After Paraguay's recent decision to deny an abortion to a 10-year-old who was raped by her stepfather, Republican presidential candidate Mike Huckabee was asked by CNN host Dana Bash how he would respond as fellow Republicans say that policy is "too extreme."
The former Arkansas governor acknowledged during his "State of the Union" interview Sunday that what happened to the girl is "horrible" and a "terrible tragedy," but then made a strong argument for allowing the child to be born.
"Does it solve a problem by taking the life of an innocent child?" he asked, adding later: "When I think about one horror, I also think about the possibilities that exist, and I just don't want to think that somehow we discounted a human life ... Let's not compound the tragedy by taking yet another life."
Huckabee added that well-known Pastor James Robison was conceived as a result of a rape, and that his mother "begged" doctors in the 1940s to give her an abortion — but they refused.

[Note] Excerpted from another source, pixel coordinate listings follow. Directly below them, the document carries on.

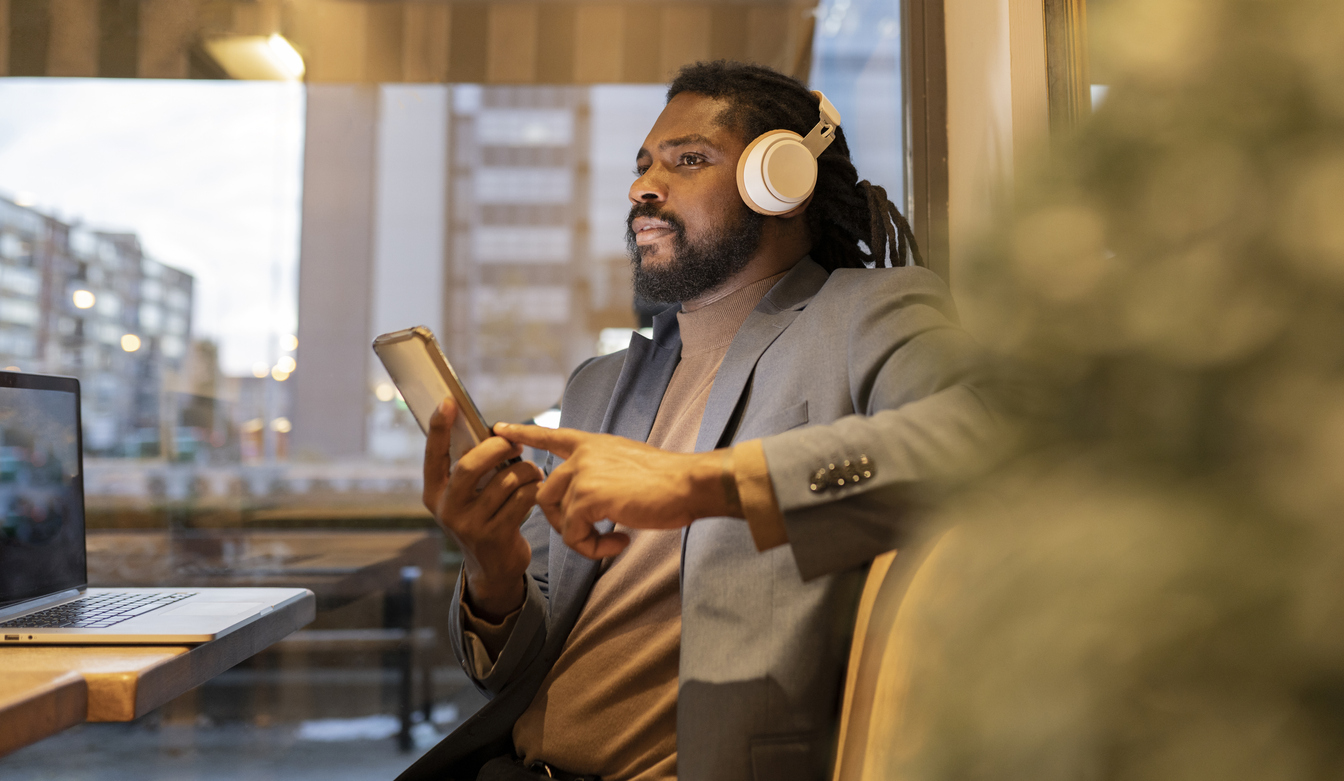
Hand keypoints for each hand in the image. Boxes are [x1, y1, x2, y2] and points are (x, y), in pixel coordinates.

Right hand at [423, 398, 542, 618]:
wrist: (493, 568)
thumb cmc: (483, 518)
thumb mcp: (466, 497)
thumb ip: (471, 469)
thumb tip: (492, 431)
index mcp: (434, 493)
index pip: (433, 455)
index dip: (438, 428)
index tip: (447, 402)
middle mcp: (446, 509)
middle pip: (470, 465)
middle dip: (497, 447)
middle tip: (514, 443)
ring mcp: (469, 525)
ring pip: (504, 481)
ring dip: (525, 470)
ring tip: (532, 471)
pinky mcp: (494, 536)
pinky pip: (521, 500)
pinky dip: (534, 489)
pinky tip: (536, 489)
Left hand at [493, 422, 736, 559]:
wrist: (687, 484)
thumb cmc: (666, 482)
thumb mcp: (626, 466)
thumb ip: (601, 474)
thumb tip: (587, 500)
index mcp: (593, 444)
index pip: (551, 435)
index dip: (524, 434)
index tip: (500, 430)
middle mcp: (582, 455)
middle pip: (545, 493)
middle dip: (561, 521)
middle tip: (594, 535)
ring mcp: (583, 473)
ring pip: (558, 516)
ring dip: (581, 538)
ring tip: (612, 540)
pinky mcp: (588, 496)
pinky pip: (573, 534)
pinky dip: (593, 548)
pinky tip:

Now Robison heads a Christian relief organization Life Outreach International which cares for "hundreds of thousands of people across the world," Huckabee said, adding that none of that would have happened if Robison was aborted.
Bash countered with the difficulty of looking into "the eyes of a 10-year-old girl" and telling her she has to live with what happened to her for another nine months.
Huckabee was undeterred, again acknowledging the tragedy of rape but also pointing out that in abortion "there are two victims" — the child and the birth mother, who he said often live with guilt for many years after an abortion.
"Life is precious," Huckabee added. "Every life has worth and value ... If life matters and that's a person, then every life matters."